Merci India, d’avoir écouté la femme en toi.

Samuel Larochelle, dit le Sage Gamin

Archives Lecture :

Archives Cinéma :

Archives Danse : 

Archives Musique : 

6 commentaires:

  1. Je comprends que ce soit gênant de critiquer des auteurs que vous connaissez, mais est-ce vraiment possible que tous soient si excellents et sans aucun défaut?
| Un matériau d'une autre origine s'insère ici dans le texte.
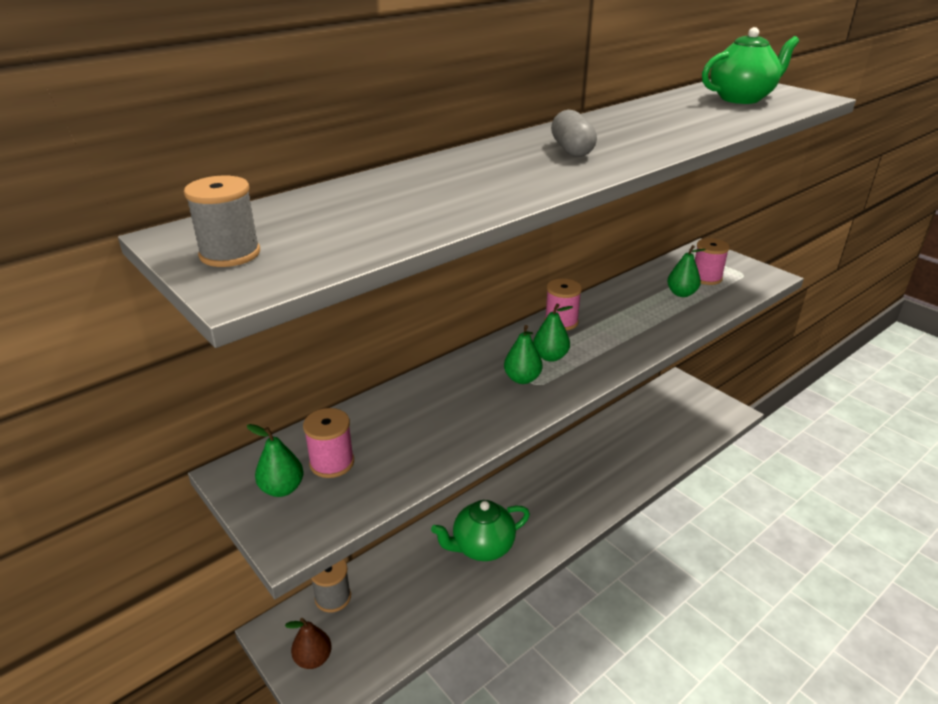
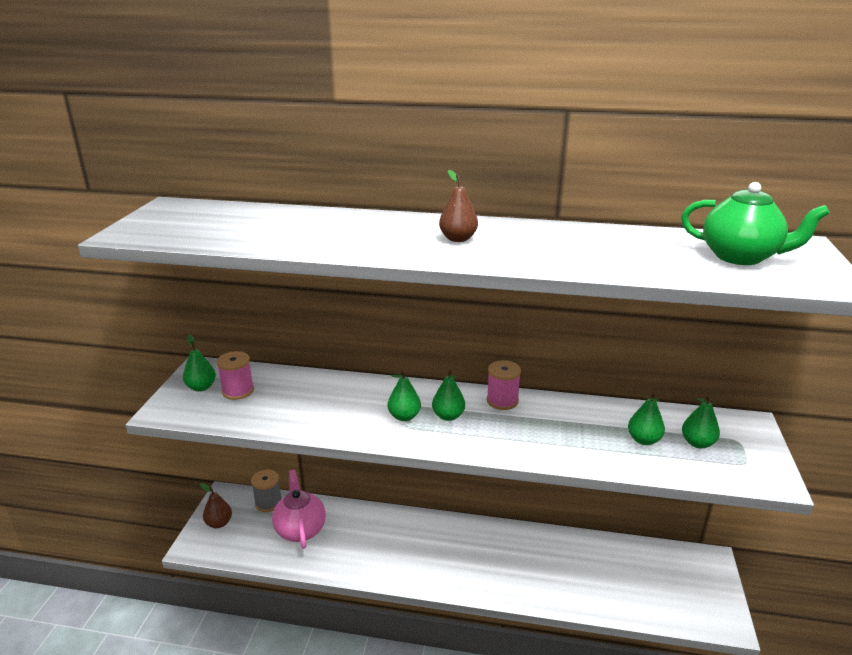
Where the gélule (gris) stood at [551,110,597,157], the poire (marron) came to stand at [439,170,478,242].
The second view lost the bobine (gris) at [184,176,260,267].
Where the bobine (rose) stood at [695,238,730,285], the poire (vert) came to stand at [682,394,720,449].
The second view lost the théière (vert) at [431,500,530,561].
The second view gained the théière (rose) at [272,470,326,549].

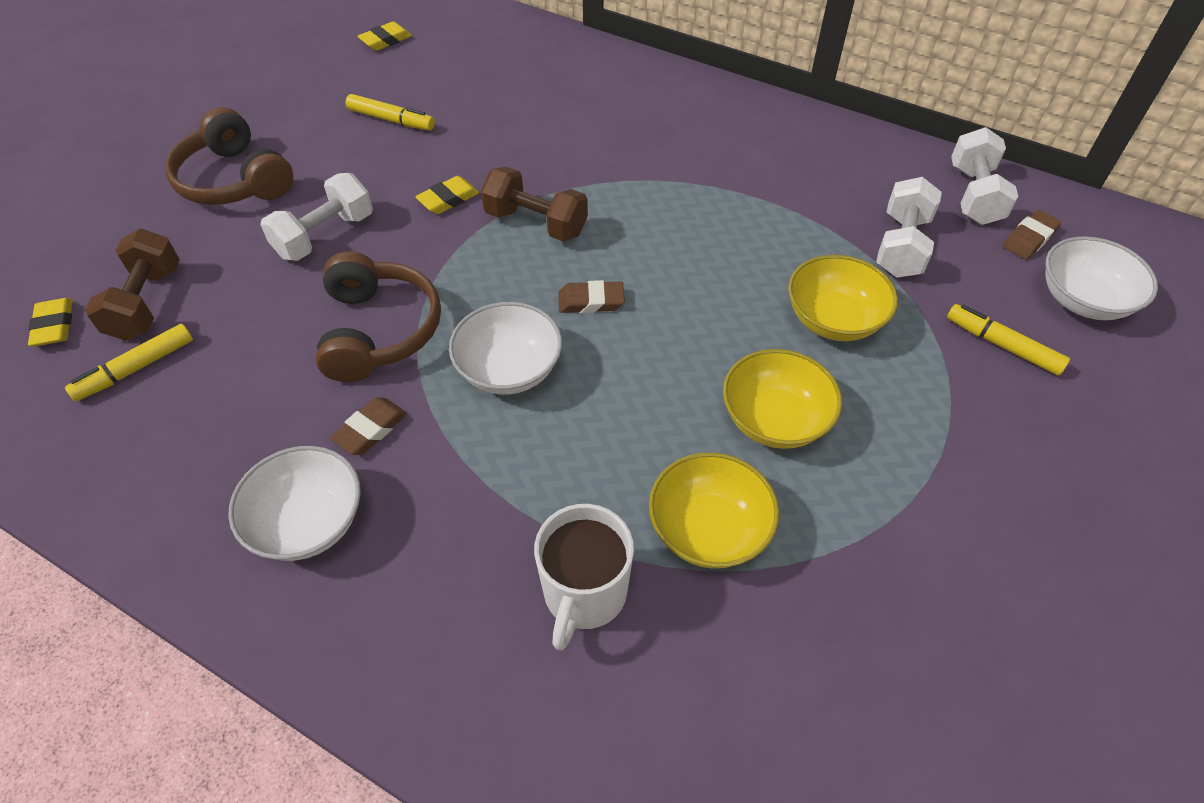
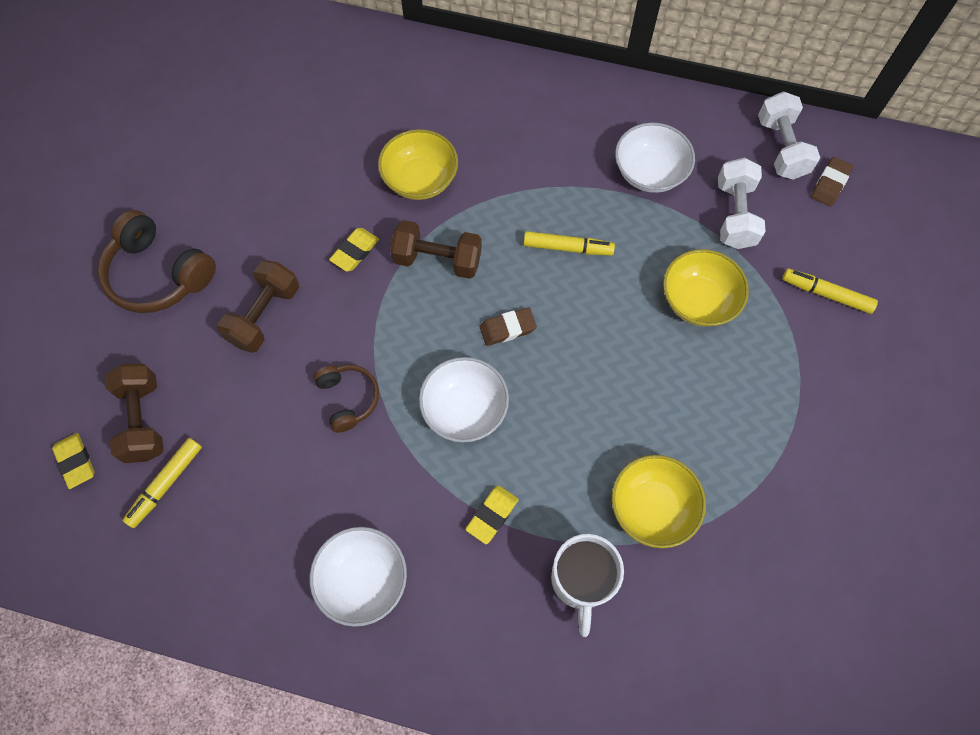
The gomme (jaune) ended up elsewhere, having gone from [358,21,412,51] to [466,485,519,544].
The feutre (jaune) ended up elsewhere, having gone from [345,94,435,130] to [523,231,615,256].
What was the haltère (blanc) at [260,173,373,261] turned into the haltère (marron) at [217,260,299,353].
The bol (blanc) ended up elsewhere, having gone from [1046,236,1158,320] to [615,123,695,193].
The size of the casque audio (marron) at [316,251,441,382] changed by a factor of 0.60.
The bol (jaune) ended up elsewhere, having gone from [723,349,842,449] to [378,129,458,200].
The second view lost the gomme (marron) at [330,397,407,455].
Du coup, les éloges prennent un peu l'eau et le doute s'installe...

    Ou bien faut-il comprendre que les auteurs que vous n'avez pas critiqués dans ce recueil (vous dites qu'ils sont 17) ne sont pas bons et que vous vous spécialisez dans les bonnes critiques?

    RépondreSupprimer
  2. D'abord, si vous lisez mes autres billets, vous allez voir à quel point je n'exprime pas seulement du positif dans les critiques.

    En ce qui concerne le billet sur Cherchez la femme, j'ai effectivement fait des choix : parler de 9 textes sur 17. Neuf qui m'ont plu tout particulièrement. Les autres m'ont moins accroché. Ça ne veut pas dire qu'ils sont automatiquement "pas bons" comme vous le présumez.
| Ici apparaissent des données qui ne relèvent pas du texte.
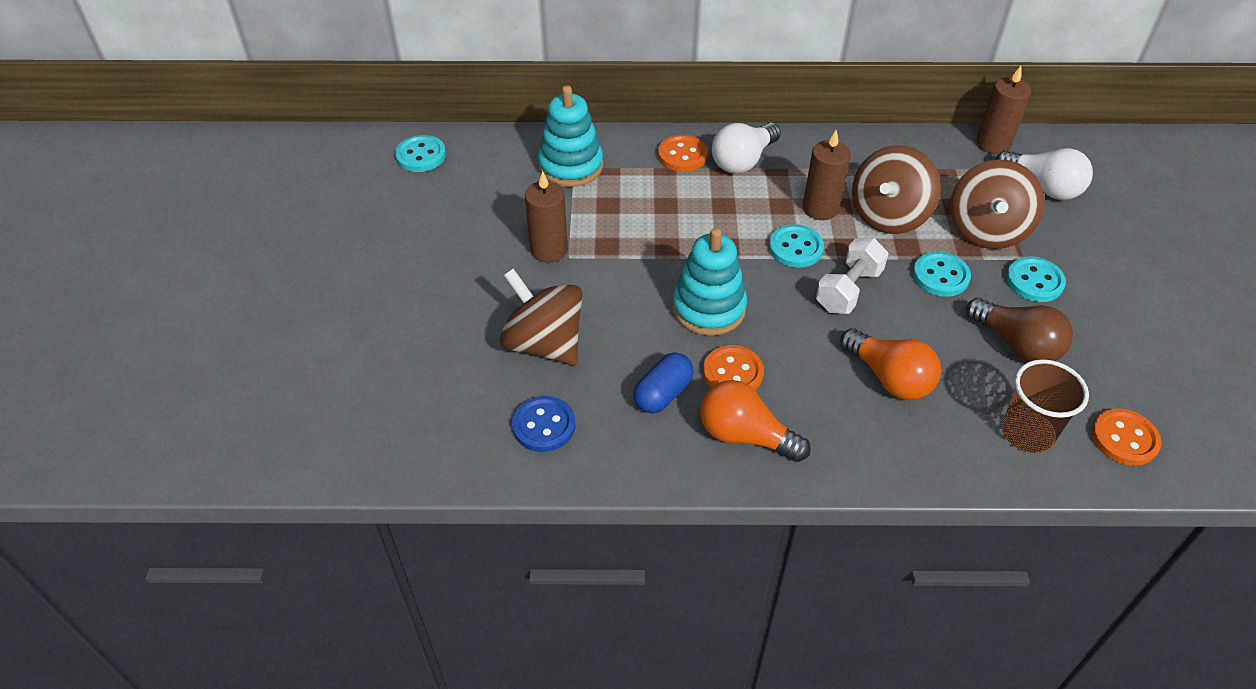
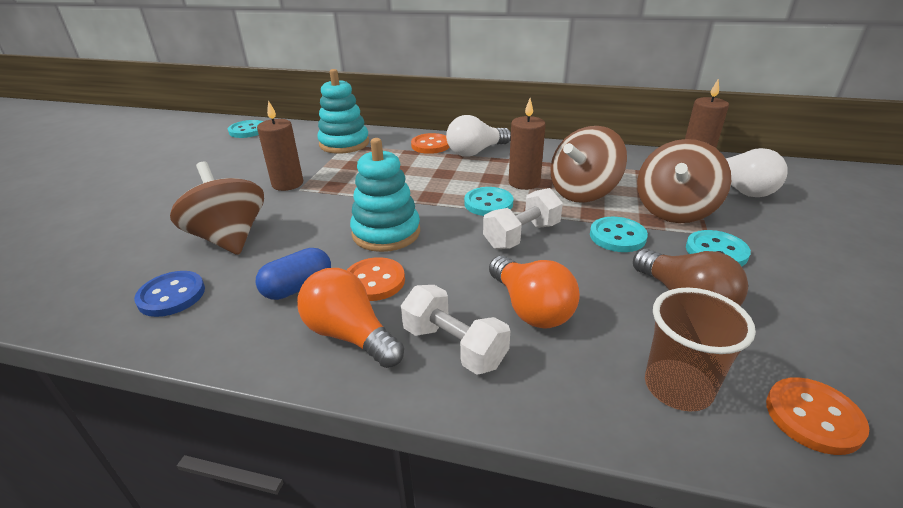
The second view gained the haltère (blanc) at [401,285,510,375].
    Étant donné que je donne dans la critique d'humeurs, et que le tout varie chaque jour, je n'avais pas envie de "descendre" qui que ce soit dans ce projet en écrivant mon billet. Personne ne méritait une démolition en règle, de toute façon.

    Vous savez, il y a de ces jours où l'on préfère mettre de l'avant ce qu'on a aimé, plutôt que l'inverse ou l'équilibre des deux. C'est une question d'humeurs.

    Au plaisir,

    Samuel Larochelle

    RépondreSupprimer
  3. Mon billet précise également que le fait de lire le travail d'auteurs que je connais (loin, très loin de la majorité de ce projet) me rend plus sévère.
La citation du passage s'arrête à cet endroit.